Story
JEPA-DNA: Grounding Genomic Foundation Models through Joint-Embedding Predictive Architectures
Key takeaway
Researchers developed a new way to model and understand DNA sequences using machine learning. This could lead to advances in areas like genetics and personalized medicine.
Quick Explainer
JEPA-DNA is a novel technique for pre-training genomic foundation models. Rather than just learning to reconstruct DNA sequences, JEPA-DNA aims to capture the higher-level biological logic and functional semantics by predicting the latent representations of masked sequence segments. This "latent grounding" is achieved by integrating a Joint-Embedding Predictive Architecture (JEPA) into the pre-training process. The key components are a Context Encoder that processes the input, a Target Encoder that provides stable latent targets, and a Predictor Head that maps the context representations into the target latent space. This approach helps JEPA-DNA outperform prior genomic foundation models on a variety of supervised and zero-shot tasks.
Deep Dive
JEPA-DNA: Grounding Genomic Foundation Models through Joint-Embedding Predictive Architectures
Introduction
Genomic Foundation Models (GFMs) such as DNABERT-2, Nucleotide Transformer, HyenaDNA, and Evo aim to learn representations of DNA sequences using self-supervised techniques like Masked Language Modeling (MLM) and Next Token Prediction (NTP). While effective at capturing local sequence patterns, these models often fail to internalize the higher-level biological logic and functional semantics of the genome, a limitation the authors term the "granularity trap".
To address this gap, the authors introduce JEPA-DNA, which integrates the Joint-Embedding Predictive Architecture (JEPA) into genomic pre-training. Unlike generative objectives that operate in the raw token space, JEPA-DNA predicts the latent representations of masked segments, forcing the model to learn abstract, functional features. This "latent grounding" can be applied to train new GFMs from scratch or refine existing ones.
Methodology
The key components of JEPA-DNA are:
- Context Encoder ($E_θ$): A sequence backbone (e.g. Transformer) that processes the input sequence, prepending a learnable $[CLS]$ token.
- Target Encoder ($E_θ̅$): A duplicate of the context encoder, with weights updated via Exponential Moving Average, to provide stable latent targets.

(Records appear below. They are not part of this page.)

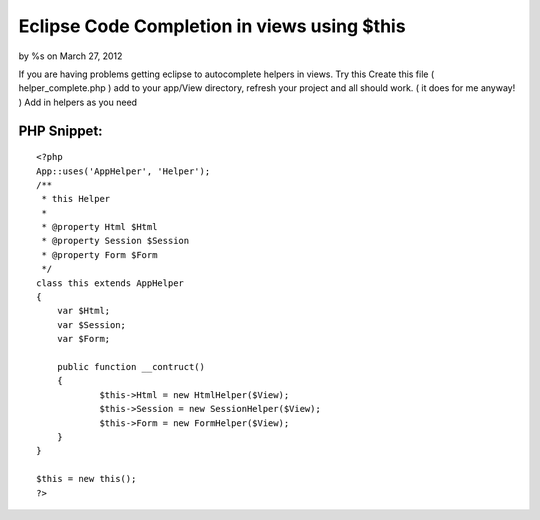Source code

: 

Eclipse Code Completion in views using $this
============================================

by %s on March 27, 2012

If you are having problems getting eclipse to autocomplete helpers in
views. Try this
Create this file ( helper_complete.php ) add to your app/View
directory, refresh your project and all should work. ( it does for me
anyway! ) Add in helpers as you need

PHP Snippet:
````````````

::

    <?php 
    App::uses('AppHelper', 'Helper');
    /**
     * this Helper
     *
     * @property Html $Html
     * @property Session $Session
     * @property Form $Form
     */
    class this extends AppHelper
    {
    	var $Html;
    	var $Session;
    	var $Form;
    	
    	public function __contruct()
    	{
    		$this->Html = new HtmlHelper($View);
    		$this->Session = new SessionHelper($View);		
    		$this->Form = new FormHelper($View);		
    	}
    }
    
    $this = new this();
    ?>


.. meta::
    :title: Eclipse Code Completion in views using $this
    :description: CakePHP Article related to autocomplete,Eclipse,intellisense,Articles
    :keywords: autocomplete,Eclipse,intellisense,Articles
    :copyright: Copyright 2012 
    :category: articles

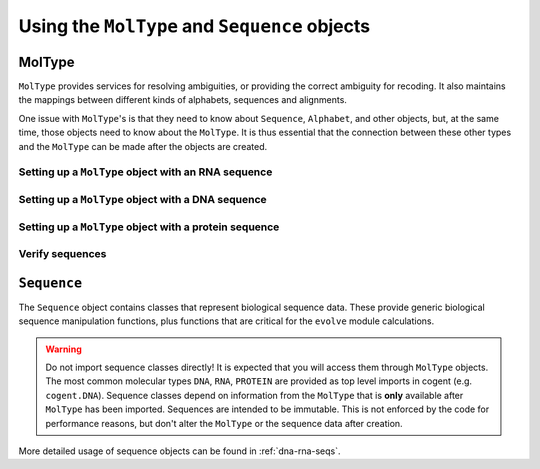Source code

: **********************************************
Using the ``MolType`` and ``Sequence`` objects
**********************************************

.. authors Meg Pirrung

MolType
=======

``MolType`` provides services for resolving ambiguities, or providing the correct ambiguity for recoding. It also maintains the mappings between different kinds of alphabets, sequences and alignments.

One issue with ``MolType``'s is that they need to know about ``Sequence``, ``Alphabet``, and other objects, but, at the same time, those objects need to know about the ``MolType``. It is thus essential that the connection between these other types and the ``MolType`` can be made after the objects are created.

Setting up a ``MolType`` object with an RNA sequence
----------------------------------------------------

.. doctest::

   >>> from cogent.core.moltype import MolType, IUPAC_RNA_chars,\
   ...   IUPAC_RNA_ambiguities, RnaStandardPairs, RnaMW,\
   ...   IUPAC_RNA_ambiguities_complements
   >>> from cogent.core.sequence import NucleicAcidSequence
   >>> testrnaseq = 'ACGUACGUACGUACGU'
   >>> RnaMolType = MolType(
   ...     Sequence = NucleicAcidSequence(testrnaseq),
   ...     motifset = IUPAC_RNA_chars,
   ...     Ambiguities = IUPAC_RNA_ambiguities,
   ...     label = "rna_with_lowercase",
   ...     MWCalculator = RnaMW,
   ...     Complements = IUPAC_RNA_ambiguities_complements,
   ...     Pairs = RnaStandardPairs,
   ...     add_lower=True,
   ...     preserve_existing_moltypes=True,
   ...     make_alphabet_group=True,
   ...     )

Setting up a ``MolType`` object with a DNA sequence
---------------------------------------------------

.. doctest::

    >>> from cogent.core.moltype import MolType, IUPAC_DNA_chars,\
    ...   IUPAC_DNA_ambiguities, DnaMW, IUPAC_DNA_ambiguities_complements,\
    ...   DnaStandardPairs
   >>> testdnaseq = 'ACGTACGTACGUACGT'
   >>> DnaMolType = MolType(
   ...     Sequence = NucleicAcidSequence(testdnaseq),
   ...     motifset = IUPAC_DNA_chars,
   ...     Ambiguities = IUPAC_DNA_ambiguities,
   ...     label = "dna_with_lowercase",
   ...     MWCalculator = DnaMW,
   ...     Complements = IUPAC_DNA_ambiguities_complements,
   ...     Pairs = DnaStandardPairs,
   ...     add_lower=True,
   ...     preserve_existing_moltypes=True,
   ...     make_alphabet_group=True,
   ...     )


Setting up a ``MolType`` object with a protein sequence
-------------------------------------------------------

.. doctest::

    >>> from cogent.core.moltype import MolType, IUPAC_PROTEIN_chars,\
    ...   IUPAC_PROTEIN_ambiguities, ProteinMW
   >>> from cogent.core.sequence import ProteinSequence, ModelProteinSequence
   >>> protstr = 'TEST'
   >>> ProteinMolType = MolType(
   ...     Sequence = ProteinSequence(protstr),
   ...     motifset = IUPAC_PROTEIN_chars,
   ...     Ambiguities = IUPAC_PROTEIN_ambiguities,
   ...     MWCalculator = ProteinMW,
   ...     make_alphabet_group=True,
   ...     ModelSeq = ModelProteinSequence,
   ...     label = "protein")
   >>> protseq = ProteinMolType.Sequence

Verify sequences
----------------

.. doctest::

   >>> rnastr = 'ACGUACGUACGUACGU'
   >>> dnastr = 'ACGTACGTACGTACGT'
   >>> RnaMolType.isValid(rnastr)
   True
   >>> RnaMolType.isValid(dnastr)
   False
   >>> RnaMolType.isValid(NucleicAcidSequence(dnastr).toRna())
   True

``Sequence``
============

The ``Sequence`` object contains classes that represent biological sequence data. These provide generic biological sequence manipulation functions, plus functions that are critical for the ``evolve`` module calculations.

.. warning:: Do not import sequence classes directly! It is expected that you will access them through ``MolType`` objects. The most common molecular types ``DNA``, ``RNA``, ``PROTEIN`` are provided as top level imports in cogent (e.g. ``cogent.DNA``). Sequence classes depend on information from the ``MolType`` that is **only** available after ``MolType`` has been imported. Sequences are intended to be immutable. This is not enforced by the code for performance reasons, but don't alter the ``MolType`` or the sequence data after creation.

More detailed usage of sequence objects can be found in :ref:`dna-rna-seqs`.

- Predictor Head ($P_φ$): A network that maps context representations into the target latent space, aiming to predict the $[CLS]$ representation of the target sequence.
The model is trained using a multi-objective loss:
- LLM Loss ($L_{llm}$): Standard MLM or NTP loss on the masked tokens.
- Latent Predictive Loss ($L_{jepa}$): Cosine similarity between the predicted $[CLS]$ and the target $[CLS]$ representation.
- Variance Loss ($L_{var}$) and Covariance Loss ($L_{cov}$): To prevent representation collapse.
JEPA-DNA is compatible with different GFM architectures and generative objectives (MLM, NTP).
Experiments
The authors evaluate JEPA-DNA using DNABERT-2 as the backbone, pre-training on 7.6B base pairs. They assess performance through:
- Linear Probing: Freezing the encoder and training only a linear classifier on the $[CLS]$ representation. Metrics include AUROC, AUPRC, and MCC.
- Zero-Shot Inference: Measuring cosine similarity between reference and variant sequence embeddings for various genomic tasks.
JEPA-DNA consistently outperforms the DNABERT-2 baseline across a range of supervised and zero-shot tasks, including promoter prediction, variant effect prediction, and trait association.
Limitations and Future Work
The authors outline several directions for future work, including:
- Evaluating JEPA-DNA for training models from scratch vs. continual pre-training
- Exploring JEPA-DNA with other GFM architectures beyond DNABERT-2
- Investigating alternative masking and aggregation strategies
- Incorporating additional auxiliary tasks
- Conducting more comprehensive ablations and significance analysis
- Comparing JEPA-DNA to other self-supervised learning paradigms
Conclusion
JEPA-DNA demonstrates that shifting the pre-training focus from literal token reconstruction to latent feature prediction can yield more biologically relevant representations for genomic foundation models.